The Benefits of Marrying a Demoness: The Hidimbā Episode in a Fifteenth-Century Hindi Mahābhārata.
Timeslot:07/27 | 15:30-15:50 UTC+2/CEST
One of the first extant complete Mahābhārata retellings in Classical Hindi is the Gwalior poet Vishnudās’ Pāndav-carit. This work was commissioned by the then-Tomar ruler Dungar Singh of Gwalior in 1435. The poet describes the Tomars as descendants of the epic heroes and explicitly compares his patron to Bhīma. This raises the issue of how the story changes when retold for rulers claiming descent from the Pāndavas.
This paper will focus on one of the episodes in which Bhīma figures importantly in the Vana-parvan, namely the meeting with the man-eating demon Hidimba, killed by Bhīma, and his sister Hidimbā, whom Bhīma ends up marrying and fathering a son with, who in turn will be a great ally in the war. This paper compares Vishnudās’ version of the episode with that of the Sanskrit critical edition.
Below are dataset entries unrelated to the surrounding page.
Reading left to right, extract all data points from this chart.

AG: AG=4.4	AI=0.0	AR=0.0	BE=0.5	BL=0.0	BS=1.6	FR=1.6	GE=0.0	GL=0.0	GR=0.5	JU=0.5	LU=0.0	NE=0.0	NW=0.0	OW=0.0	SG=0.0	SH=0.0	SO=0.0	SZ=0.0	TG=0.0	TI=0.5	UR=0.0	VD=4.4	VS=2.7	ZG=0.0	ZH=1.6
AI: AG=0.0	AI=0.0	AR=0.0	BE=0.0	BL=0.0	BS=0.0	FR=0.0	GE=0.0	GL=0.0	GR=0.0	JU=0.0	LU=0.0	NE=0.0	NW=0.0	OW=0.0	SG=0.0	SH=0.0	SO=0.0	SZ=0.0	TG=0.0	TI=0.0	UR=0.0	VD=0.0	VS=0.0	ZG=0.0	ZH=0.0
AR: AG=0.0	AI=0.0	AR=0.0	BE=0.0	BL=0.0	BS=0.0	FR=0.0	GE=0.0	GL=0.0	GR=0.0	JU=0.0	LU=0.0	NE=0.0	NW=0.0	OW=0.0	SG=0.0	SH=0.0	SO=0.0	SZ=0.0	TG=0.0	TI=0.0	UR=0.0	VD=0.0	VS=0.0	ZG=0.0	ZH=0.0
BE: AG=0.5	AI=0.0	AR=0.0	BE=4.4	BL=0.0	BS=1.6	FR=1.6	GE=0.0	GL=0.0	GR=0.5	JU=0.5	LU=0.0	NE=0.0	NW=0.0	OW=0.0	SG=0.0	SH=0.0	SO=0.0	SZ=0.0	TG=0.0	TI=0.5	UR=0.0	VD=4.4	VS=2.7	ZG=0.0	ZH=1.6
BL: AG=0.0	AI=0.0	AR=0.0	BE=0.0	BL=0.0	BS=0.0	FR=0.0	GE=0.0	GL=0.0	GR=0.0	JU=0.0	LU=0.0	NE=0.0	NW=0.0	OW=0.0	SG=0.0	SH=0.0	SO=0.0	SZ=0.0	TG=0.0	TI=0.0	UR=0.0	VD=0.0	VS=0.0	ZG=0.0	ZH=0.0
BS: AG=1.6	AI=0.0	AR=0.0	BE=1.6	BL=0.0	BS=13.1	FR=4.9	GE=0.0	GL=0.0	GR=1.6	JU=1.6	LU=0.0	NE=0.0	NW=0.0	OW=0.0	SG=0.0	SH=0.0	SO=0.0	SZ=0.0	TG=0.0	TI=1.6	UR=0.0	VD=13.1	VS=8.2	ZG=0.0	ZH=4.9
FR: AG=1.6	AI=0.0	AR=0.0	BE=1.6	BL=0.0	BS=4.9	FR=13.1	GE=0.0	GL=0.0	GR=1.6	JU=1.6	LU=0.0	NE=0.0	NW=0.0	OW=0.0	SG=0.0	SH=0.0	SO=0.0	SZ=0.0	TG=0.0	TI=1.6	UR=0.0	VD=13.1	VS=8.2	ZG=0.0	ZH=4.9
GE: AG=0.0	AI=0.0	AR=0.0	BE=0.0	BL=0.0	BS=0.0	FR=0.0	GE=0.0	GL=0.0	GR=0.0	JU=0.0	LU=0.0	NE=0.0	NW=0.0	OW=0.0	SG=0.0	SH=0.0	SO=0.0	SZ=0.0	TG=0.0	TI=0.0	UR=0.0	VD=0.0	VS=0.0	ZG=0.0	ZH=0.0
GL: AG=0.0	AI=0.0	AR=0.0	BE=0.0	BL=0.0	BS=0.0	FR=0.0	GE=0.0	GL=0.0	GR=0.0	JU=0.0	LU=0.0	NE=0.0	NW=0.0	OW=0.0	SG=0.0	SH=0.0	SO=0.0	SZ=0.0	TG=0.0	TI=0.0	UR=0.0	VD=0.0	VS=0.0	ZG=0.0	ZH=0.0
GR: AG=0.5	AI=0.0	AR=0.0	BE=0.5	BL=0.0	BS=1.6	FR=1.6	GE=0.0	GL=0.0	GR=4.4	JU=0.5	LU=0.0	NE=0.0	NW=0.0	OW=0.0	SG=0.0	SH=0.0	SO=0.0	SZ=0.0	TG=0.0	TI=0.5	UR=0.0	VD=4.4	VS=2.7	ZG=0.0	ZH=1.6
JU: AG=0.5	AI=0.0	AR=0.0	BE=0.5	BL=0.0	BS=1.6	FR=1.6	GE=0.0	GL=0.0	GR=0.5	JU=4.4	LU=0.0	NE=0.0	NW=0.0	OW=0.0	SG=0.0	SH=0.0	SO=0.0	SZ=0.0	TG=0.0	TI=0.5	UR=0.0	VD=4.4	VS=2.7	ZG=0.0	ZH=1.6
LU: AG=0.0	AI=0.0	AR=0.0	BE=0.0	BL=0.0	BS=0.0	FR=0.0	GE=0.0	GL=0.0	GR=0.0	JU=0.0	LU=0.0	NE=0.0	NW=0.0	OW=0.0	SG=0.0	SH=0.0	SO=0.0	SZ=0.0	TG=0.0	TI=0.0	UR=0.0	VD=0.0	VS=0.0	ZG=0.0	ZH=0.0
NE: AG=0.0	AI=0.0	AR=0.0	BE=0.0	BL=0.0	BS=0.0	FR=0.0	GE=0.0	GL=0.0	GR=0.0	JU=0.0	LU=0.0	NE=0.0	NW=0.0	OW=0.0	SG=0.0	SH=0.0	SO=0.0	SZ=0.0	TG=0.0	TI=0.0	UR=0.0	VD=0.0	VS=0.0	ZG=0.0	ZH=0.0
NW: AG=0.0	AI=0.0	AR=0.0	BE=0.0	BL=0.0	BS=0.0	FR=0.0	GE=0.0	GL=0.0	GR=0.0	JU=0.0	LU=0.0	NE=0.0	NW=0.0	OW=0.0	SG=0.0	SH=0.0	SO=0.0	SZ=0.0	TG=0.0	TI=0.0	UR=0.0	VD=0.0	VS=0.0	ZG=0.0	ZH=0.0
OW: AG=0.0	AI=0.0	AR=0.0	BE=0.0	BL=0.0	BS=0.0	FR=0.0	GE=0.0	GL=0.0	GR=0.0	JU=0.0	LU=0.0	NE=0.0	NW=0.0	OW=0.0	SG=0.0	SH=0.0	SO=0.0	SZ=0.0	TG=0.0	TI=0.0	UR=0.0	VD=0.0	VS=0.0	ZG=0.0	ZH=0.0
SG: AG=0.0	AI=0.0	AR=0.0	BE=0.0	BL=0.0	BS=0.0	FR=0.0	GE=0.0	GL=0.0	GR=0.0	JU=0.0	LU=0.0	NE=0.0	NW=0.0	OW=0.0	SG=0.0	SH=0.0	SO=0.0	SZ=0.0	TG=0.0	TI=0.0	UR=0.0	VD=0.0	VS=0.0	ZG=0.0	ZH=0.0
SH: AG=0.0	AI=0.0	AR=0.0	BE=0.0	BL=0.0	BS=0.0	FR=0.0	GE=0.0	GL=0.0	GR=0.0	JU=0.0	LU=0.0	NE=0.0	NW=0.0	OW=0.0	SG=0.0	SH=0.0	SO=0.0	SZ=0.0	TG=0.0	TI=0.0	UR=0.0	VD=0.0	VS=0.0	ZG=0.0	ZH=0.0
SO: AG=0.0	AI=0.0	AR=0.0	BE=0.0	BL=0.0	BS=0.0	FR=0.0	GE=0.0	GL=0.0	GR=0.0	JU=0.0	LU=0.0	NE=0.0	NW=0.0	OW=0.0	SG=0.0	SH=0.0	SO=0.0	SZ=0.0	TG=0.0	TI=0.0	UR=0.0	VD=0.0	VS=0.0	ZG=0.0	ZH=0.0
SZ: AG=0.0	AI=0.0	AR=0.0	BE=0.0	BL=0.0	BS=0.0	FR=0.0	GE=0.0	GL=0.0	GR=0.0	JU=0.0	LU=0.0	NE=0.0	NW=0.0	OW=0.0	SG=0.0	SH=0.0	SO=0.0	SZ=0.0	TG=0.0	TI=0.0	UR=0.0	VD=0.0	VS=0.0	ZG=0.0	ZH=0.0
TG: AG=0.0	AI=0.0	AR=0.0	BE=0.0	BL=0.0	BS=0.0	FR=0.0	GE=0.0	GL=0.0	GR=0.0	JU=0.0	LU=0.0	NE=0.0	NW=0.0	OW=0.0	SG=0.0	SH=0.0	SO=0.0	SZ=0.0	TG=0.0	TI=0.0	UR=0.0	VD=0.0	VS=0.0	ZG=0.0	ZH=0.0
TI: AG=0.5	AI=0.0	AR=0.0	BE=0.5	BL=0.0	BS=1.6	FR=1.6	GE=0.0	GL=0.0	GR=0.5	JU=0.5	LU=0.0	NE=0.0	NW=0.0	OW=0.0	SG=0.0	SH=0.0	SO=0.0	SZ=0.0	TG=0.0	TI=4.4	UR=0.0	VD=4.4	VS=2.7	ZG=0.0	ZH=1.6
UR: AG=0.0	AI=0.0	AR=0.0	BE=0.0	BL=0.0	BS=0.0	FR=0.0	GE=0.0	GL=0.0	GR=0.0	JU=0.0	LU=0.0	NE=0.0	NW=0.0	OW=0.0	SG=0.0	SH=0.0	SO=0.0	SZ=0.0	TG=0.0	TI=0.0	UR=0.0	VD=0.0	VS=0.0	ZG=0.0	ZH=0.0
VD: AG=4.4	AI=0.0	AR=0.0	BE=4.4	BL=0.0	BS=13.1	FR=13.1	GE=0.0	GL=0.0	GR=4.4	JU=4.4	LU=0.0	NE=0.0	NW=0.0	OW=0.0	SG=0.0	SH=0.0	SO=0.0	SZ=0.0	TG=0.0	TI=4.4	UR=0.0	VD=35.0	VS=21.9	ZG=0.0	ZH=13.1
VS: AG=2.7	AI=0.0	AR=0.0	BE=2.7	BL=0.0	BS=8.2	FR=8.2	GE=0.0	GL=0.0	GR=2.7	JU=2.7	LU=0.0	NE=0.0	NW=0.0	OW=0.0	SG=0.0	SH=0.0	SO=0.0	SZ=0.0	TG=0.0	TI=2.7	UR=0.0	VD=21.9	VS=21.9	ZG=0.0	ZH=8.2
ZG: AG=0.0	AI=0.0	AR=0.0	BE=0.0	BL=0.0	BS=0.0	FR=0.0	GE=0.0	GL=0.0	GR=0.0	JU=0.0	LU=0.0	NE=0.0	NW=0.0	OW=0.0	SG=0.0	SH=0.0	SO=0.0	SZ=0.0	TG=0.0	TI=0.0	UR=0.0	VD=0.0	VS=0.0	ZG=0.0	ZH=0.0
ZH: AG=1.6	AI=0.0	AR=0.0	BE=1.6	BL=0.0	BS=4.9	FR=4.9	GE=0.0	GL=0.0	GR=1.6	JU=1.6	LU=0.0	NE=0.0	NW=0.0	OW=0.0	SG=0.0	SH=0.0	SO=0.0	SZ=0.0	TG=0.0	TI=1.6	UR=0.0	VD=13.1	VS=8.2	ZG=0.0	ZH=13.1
Different Mahābhāratas give a different take on this encounter of the epic heroes with the demonic ‘other’ (Richman 2004). On the one hand, the problematic of the neglect of the noble husband of his demonic wife and son is understood as a caste issue by contemporary authors (Narain 2003). On the other, it has been argued that the Sanskrit version of the story reveals a demonic aspect of Bhīma’s own nature (Gitomer 1991). There are several caste and tribal groups that see Bhīma as “theirs”, in some cases through tracing their descent to Bhīma’s wedding with Hidimbā (e.g., Channa 2005). This is all complicated by the fact that Hidimbā is worshiped as a goddess in her own right in the Himalaya, especially during the festival of Vijaya-dashamī (Halperin 2019). How to evaluate the fifteenth-century retelling against this background?